■ The data ■
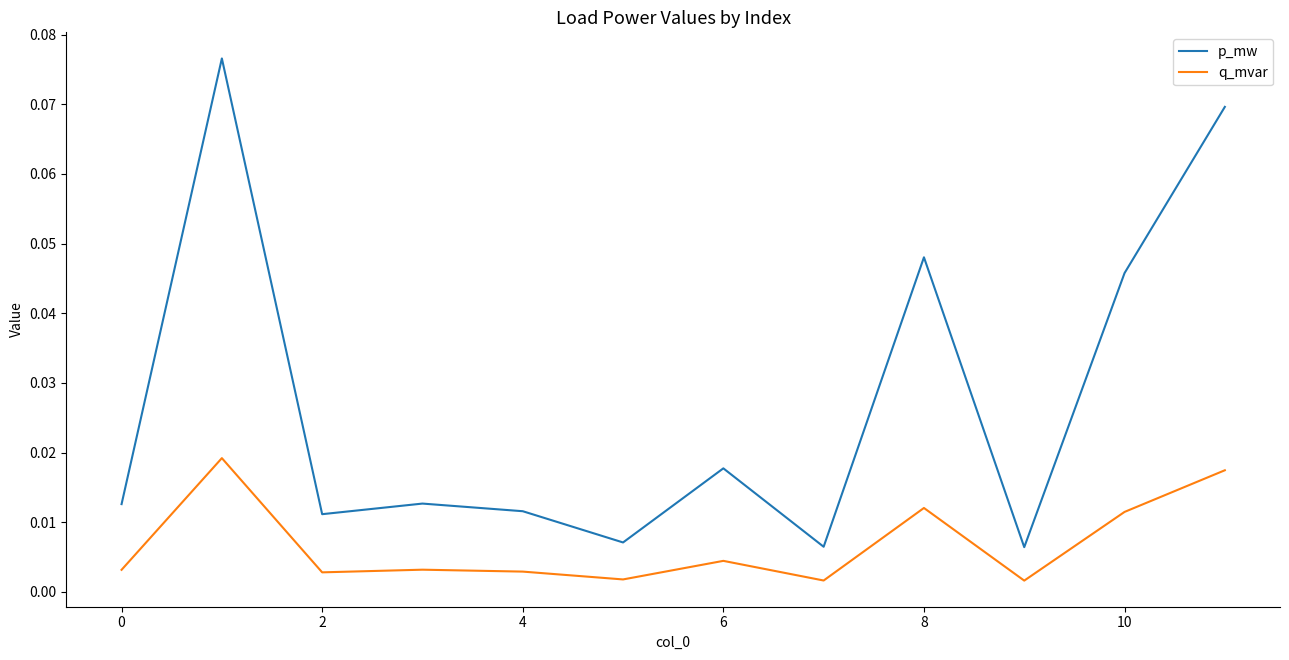

Rank the series by their maximum value, from highest to lowest.

p_mw, q_mvar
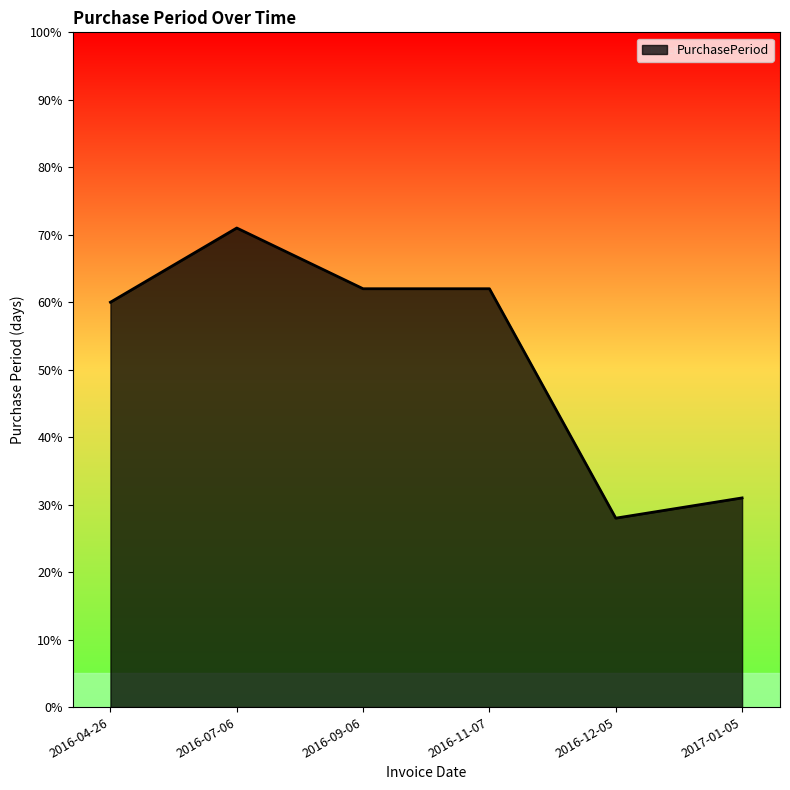

What is the sum of all values?

314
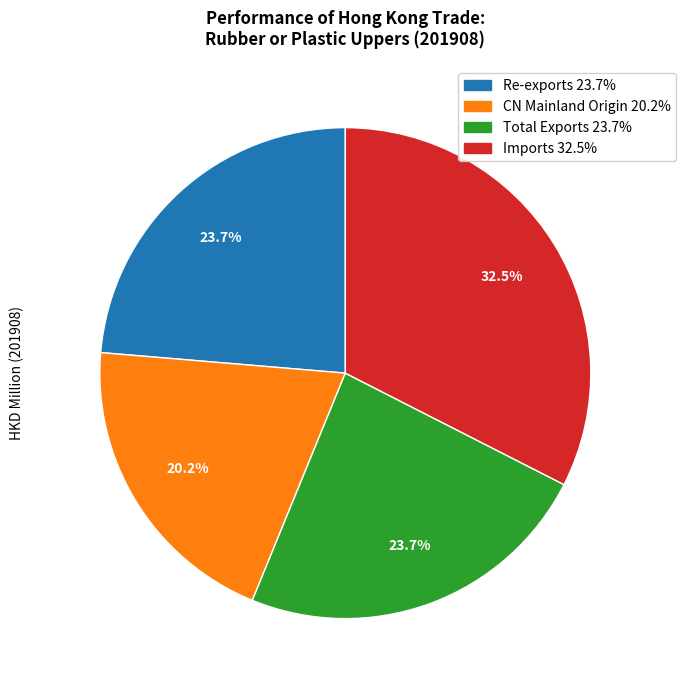

To the nearest percent, what is the average slice percentage?

25%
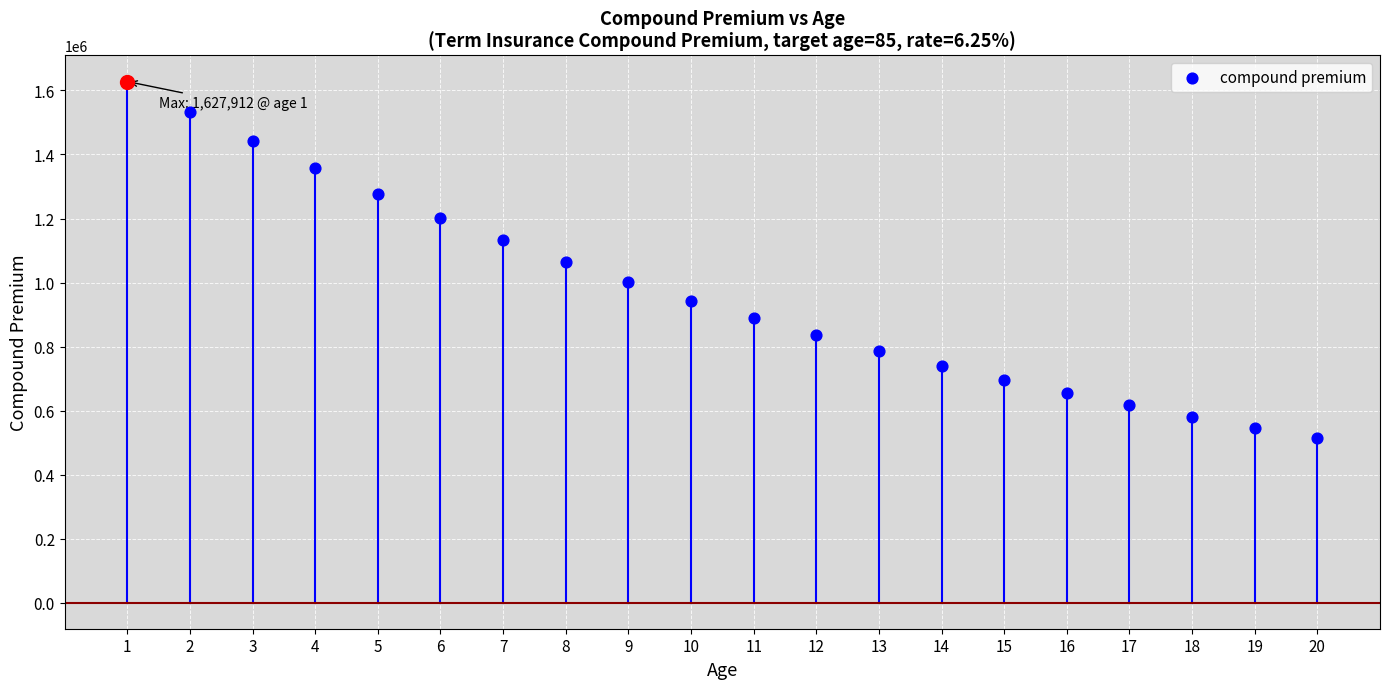

Between 12 and 20, which is larger?

12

■ Try it ■
Reproduce all of the material above word for word, leaving out the pictures.

■ Output of the exercise ■
Rank the series by their maximum value, from highest to lowest.

p_mw, q_mvar

What is the sum of all values?

314

To the nearest percent, what is the average slice percentage?

25%

Between 12 and 20, which is larger?

12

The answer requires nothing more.